# [Exercise]
Write out every line below with no difference at all.

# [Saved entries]

%%

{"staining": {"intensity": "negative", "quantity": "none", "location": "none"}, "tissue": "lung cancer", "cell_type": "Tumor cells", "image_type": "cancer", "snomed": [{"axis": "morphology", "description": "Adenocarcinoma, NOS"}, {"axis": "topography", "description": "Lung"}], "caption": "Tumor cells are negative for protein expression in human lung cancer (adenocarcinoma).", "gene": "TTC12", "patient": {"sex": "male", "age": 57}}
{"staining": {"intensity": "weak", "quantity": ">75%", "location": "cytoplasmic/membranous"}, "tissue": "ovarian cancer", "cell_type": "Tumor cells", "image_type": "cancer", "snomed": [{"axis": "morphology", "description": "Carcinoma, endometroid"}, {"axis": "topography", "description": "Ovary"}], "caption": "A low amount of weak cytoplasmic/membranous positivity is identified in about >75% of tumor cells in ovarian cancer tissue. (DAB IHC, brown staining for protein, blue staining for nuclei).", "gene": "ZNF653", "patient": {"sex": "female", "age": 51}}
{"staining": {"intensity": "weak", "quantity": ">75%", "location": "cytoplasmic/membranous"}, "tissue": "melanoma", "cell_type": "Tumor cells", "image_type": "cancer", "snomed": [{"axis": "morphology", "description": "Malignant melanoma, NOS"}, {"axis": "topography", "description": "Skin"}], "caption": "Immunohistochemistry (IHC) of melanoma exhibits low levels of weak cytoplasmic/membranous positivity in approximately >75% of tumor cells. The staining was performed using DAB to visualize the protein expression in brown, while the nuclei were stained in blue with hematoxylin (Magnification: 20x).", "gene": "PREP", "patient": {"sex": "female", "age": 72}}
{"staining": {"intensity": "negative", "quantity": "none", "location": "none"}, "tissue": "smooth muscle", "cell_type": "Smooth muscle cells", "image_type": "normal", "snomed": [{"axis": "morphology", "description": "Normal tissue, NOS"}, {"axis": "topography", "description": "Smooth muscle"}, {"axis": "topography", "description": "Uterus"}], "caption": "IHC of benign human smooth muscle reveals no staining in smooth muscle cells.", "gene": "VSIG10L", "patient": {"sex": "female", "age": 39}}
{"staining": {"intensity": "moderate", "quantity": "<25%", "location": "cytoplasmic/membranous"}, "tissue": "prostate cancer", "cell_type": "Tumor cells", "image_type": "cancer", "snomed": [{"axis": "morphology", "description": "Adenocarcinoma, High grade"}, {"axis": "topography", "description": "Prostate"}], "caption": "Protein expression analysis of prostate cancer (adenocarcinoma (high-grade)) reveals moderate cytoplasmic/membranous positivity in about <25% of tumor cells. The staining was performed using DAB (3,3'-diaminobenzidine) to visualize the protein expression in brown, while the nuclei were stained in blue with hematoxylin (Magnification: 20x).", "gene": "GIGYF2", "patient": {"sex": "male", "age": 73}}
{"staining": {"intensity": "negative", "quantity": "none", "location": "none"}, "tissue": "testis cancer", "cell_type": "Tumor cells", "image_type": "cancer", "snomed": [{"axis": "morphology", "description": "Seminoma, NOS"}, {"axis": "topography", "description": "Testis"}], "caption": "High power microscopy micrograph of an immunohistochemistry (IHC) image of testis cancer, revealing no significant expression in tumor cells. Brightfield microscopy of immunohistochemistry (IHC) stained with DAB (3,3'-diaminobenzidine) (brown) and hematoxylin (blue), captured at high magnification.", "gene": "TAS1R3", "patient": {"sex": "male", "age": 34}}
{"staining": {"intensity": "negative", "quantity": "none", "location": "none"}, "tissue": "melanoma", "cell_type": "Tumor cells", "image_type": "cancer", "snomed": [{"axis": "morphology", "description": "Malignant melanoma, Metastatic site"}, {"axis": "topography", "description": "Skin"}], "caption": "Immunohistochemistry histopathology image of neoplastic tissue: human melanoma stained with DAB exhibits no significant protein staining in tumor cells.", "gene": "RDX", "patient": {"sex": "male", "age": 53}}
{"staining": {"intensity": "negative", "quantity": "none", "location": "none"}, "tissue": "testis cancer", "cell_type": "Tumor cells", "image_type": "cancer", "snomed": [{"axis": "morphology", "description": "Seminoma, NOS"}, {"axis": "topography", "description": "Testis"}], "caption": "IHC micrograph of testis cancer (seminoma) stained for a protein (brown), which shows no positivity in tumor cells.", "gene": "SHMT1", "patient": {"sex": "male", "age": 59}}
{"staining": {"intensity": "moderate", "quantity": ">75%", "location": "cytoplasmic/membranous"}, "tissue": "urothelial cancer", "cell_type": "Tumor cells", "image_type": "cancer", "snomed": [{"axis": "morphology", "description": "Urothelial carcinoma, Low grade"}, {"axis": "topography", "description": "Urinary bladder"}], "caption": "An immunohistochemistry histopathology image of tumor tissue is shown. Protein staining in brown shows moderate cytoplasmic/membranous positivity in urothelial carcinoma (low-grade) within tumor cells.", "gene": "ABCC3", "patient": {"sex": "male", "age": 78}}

%%

# [Exercise solution]
{"staining": {"intensity": "negative", "quantity": "none", "location": "none"}, "tissue": "lung cancer", "cell_type": "Tumor cells", "image_type": "cancer", "snomed": [{"axis": "morphology", "description": "Adenocarcinoma, NOS"}, {"axis": "topography", "description": "Lung"}], "caption": "Tumor cells are negative for protein expression in human lung cancer (adenocarcinoma).", "gene": "TTC12", "patient": {"sex": "male", "age": 57}}
{"staining": {"intensity": "weak", "quantity": ">75%", "location": "cytoplasmic/membranous"}, "tissue": "ovarian cancer", "cell_type": "Tumor cells", "image_type": "cancer", "snomed": [{"axis": "morphology", "description": "Carcinoma, endometroid"}, {"axis": "topography", "description": "Ovary"}], "caption": "A low amount of weak cytoplasmic/membranous positivity is identified in about >75% of tumor cells in ovarian cancer tissue. (DAB IHC, brown staining for protein, blue staining for nuclei).", "gene": "ZNF653", "patient": {"sex": "female", "age": 51}}
{"staining": {"intensity": "weak", "quantity": ">75%", "location": "cytoplasmic/membranous"}, "tissue": "melanoma", "cell_type": "Tumor cells", "image_type": "cancer", "snomed": [{"axis": "morphology", "description": "Malignant melanoma, NOS"}, {"axis": "topography", "description": "Skin"}], "caption": "Immunohistochemistry (IHC) of melanoma exhibits low levels of weak cytoplasmic/membranous positivity in approximately >75% of tumor cells. The staining was performed using DAB to visualize the protein expression in brown, while the nuclei were stained in blue with hematoxylin (Magnification: 20x).", "gene": "PREP", "patient": {"sex": "female", "age": 72}}
{"staining": {"intensity": "negative", "quantity": "none", "location": "none"}, "tissue": "smooth muscle", "cell_type": "Smooth muscle cells", "image_type": "normal", "snomed": [{"axis": "morphology", "description": "Normal tissue, NOS"}, {"axis": "topography", "description": "Smooth muscle"}, {"axis": "topography", "description": "Uterus"}], "caption": "IHC of benign human smooth muscle reveals no staining in smooth muscle cells.", "gene": "VSIG10L", "patient": {"sex": "female", "age": 39}}
{"staining": {"intensity": "moderate", "quantity": "<25%", "location": "cytoplasmic/membranous"}, "tissue": "prostate cancer", "cell_type": "Tumor cells", "image_type": "cancer", "snomed": [{"axis": "morphology", "description": "Adenocarcinoma, High grade"}, {"axis": "topography", "description": "Prostate"}], "caption": "Protein expression analysis of prostate cancer (adenocarcinoma (high-grade)) reveals moderate cytoplasmic/membranous positivity in about <25% of tumor cells. The staining was performed using DAB (3,3'-diaminobenzidine) to visualize the protein expression in brown, while the nuclei were stained in blue with hematoxylin (Magnification: 20x).", "gene": "GIGYF2", "patient": {"sex": "male", "age": 73}}
{"staining": {"intensity": "negative", "quantity": "none", "location": "none"}, "tissue": "testis cancer", "cell_type": "Tumor cells", "image_type": "cancer", "snomed": [{"axis": "morphology", "description": "Seminoma, NOS"}, {"axis": "topography", "description": "Testis"}], "caption": "High power microscopy micrograph of an immunohistochemistry (IHC) image of testis cancer, revealing no significant expression in tumor cells. Brightfield microscopy of immunohistochemistry (IHC) stained with DAB (3,3'-diaminobenzidine) (brown) and hematoxylin (blue), captured at high magnification.", "gene": "TAS1R3", "patient": {"sex": "male", "age": 34}}
{"staining": {"intensity": "negative", "quantity": "none", "location": "none"}, "tissue": "melanoma", "cell_type": "Tumor cells", "image_type": "cancer", "snomed": [{"axis": "morphology", "description": "Malignant melanoma, Metastatic site"}, {"axis": "topography", "description": "Skin"}], "caption": "Immunohistochemistry histopathology image of neoplastic tissue: human melanoma stained with DAB exhibits no significant protein staining in tumor cells.", "gene": "RDX", "patient": {"sex": "male", "age": 53}}
{"staining": {"intensity": "negative", "quantity": "none", "location": "none"}, "tissue": "testis cancer", "cell_type": "Tumor cells", "image_type": "cancer", "snomed": [{"axis": "morphology", "description": "Seminoma, NOS"}, {"axis": "topography", "description": "Testis"}], "caption": "IHC micrograph of testis cancer (seminoma) stained for a protein (brown), which shows no positivity in tumor cells.", "gene": "SHMT1", "patient": {"sex": "male", "age": 59}}
{"staining": {"intensity": "moderate", "quantity": ">75%", "location": "cytoplasmic/membranous"}, "tissue": "urothelial cancer", "cell_type": "Tumor cells", "image_type": "cancer", "snomed": [{"axis": "morphology", "description": "Urothelial carcinoma, Low grade"}, {"axis": "topography", "description": "Urinary bladder"}], "caption": "An immunohistochemistry histopathology image of tumor tissue is shown. Protein staining in brown shows moderate cytoplasmic/membranous positivity in urothelial carcinoma (low-grade) within tumor cells.", "gene": "ABCC3", "patient": {"sex": "male", "age": 78}}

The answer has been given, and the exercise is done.